Data records –
☆ ☆ ☆ ☆ ☆ ☆ ☆

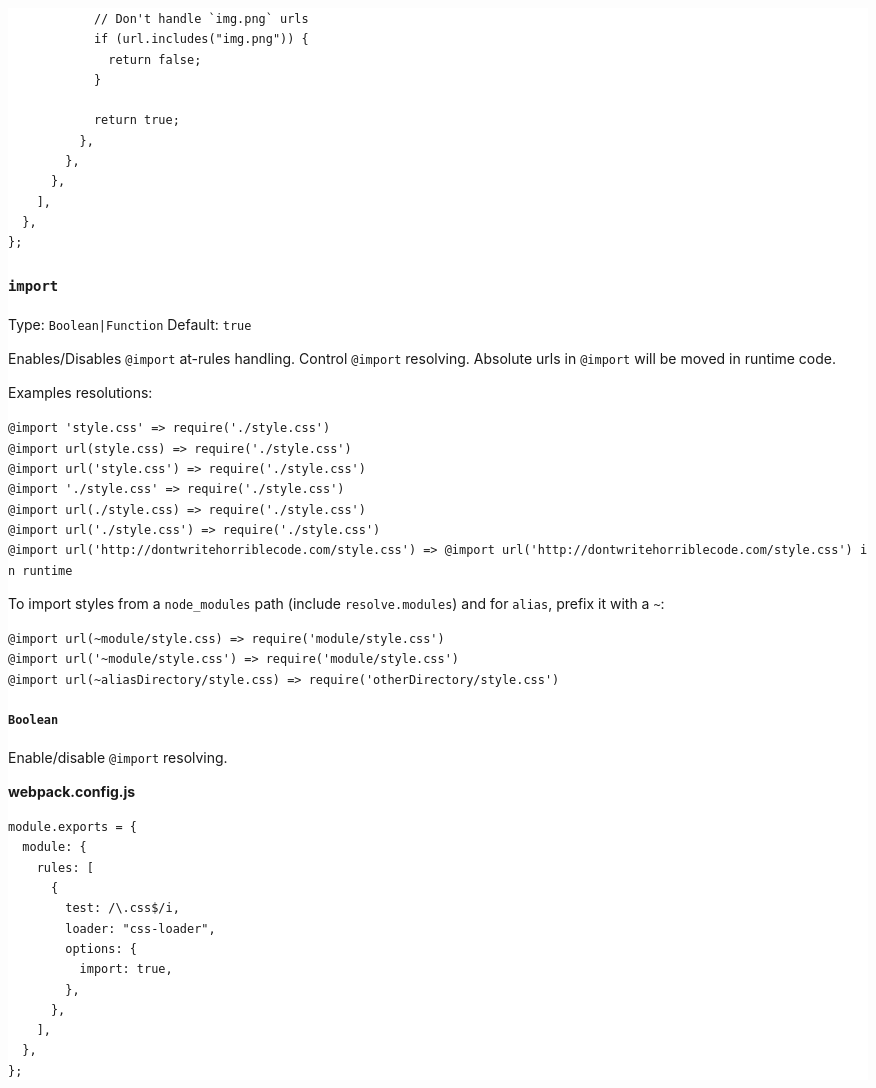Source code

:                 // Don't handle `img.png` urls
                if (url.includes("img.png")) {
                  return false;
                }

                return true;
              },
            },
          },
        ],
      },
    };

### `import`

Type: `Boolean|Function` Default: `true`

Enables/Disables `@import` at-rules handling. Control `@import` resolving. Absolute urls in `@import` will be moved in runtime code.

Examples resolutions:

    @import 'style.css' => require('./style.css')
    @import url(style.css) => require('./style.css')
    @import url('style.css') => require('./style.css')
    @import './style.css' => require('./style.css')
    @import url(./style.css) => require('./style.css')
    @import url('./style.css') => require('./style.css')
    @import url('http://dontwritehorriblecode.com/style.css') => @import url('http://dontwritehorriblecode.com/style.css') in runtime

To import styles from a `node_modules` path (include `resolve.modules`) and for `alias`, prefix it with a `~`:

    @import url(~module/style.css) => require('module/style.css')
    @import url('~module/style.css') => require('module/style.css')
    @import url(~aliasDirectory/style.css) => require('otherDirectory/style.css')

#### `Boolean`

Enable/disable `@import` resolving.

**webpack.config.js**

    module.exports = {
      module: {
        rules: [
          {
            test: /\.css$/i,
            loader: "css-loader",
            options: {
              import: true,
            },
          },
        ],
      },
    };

☆ ☆ ☆ ☆ ☆ ☆ ☆

Work order –
Please retype the listing above word for word, skipping each picture.

Exercise answer –
Source code

:                 // Don't handle `img.png` urls
                if (url.includes("img.png")) {
                  return false;
                }

                return true;
              },
            },
          },
        ],
      },
    };

### `import`

Type: `Boolean|Function` Default: `true`

Enables/Disables `@import` at-rules handling. Control `@import` resolving. Absolute urls in `@import` will be moved in runtime code.

Examples resolutions:

    @import 'style.css' => require('./style.css')
    @import url(style.css) => require('./style.css')
    @import url('style.css') => require('./style.css')
    @import './style.css' => require('./style.css')
    @import url(./style.css) => require('./style.css')
    @import url('./style.css') => require('./style.css')
    @import url('http://dontwritehorriblecode.com/style.css') => @import url('http://dontwritehorriblecode.com/style.css') in runtime

To import styles from a `node_modules` path (include `resolve.modules`) and for `alias`, prefix it with a `~`:

    @import url(~module/style.css) => require('module/style.css')
    @import url('~module/style.css') => require('module/style.css')
    @import url(~aliasDirectory/style.css) => require('otherDirectory/style.css')

#### `Boolean`

Enable/disable `@import` resolving.

**webpack.config.js**

    module.exports = {
      module: {
        rules: [
          {
            test: /\.css$/i,
            loader: "css-loader",
            options: {
              import: true,
            },
          },
        ],
      },
    };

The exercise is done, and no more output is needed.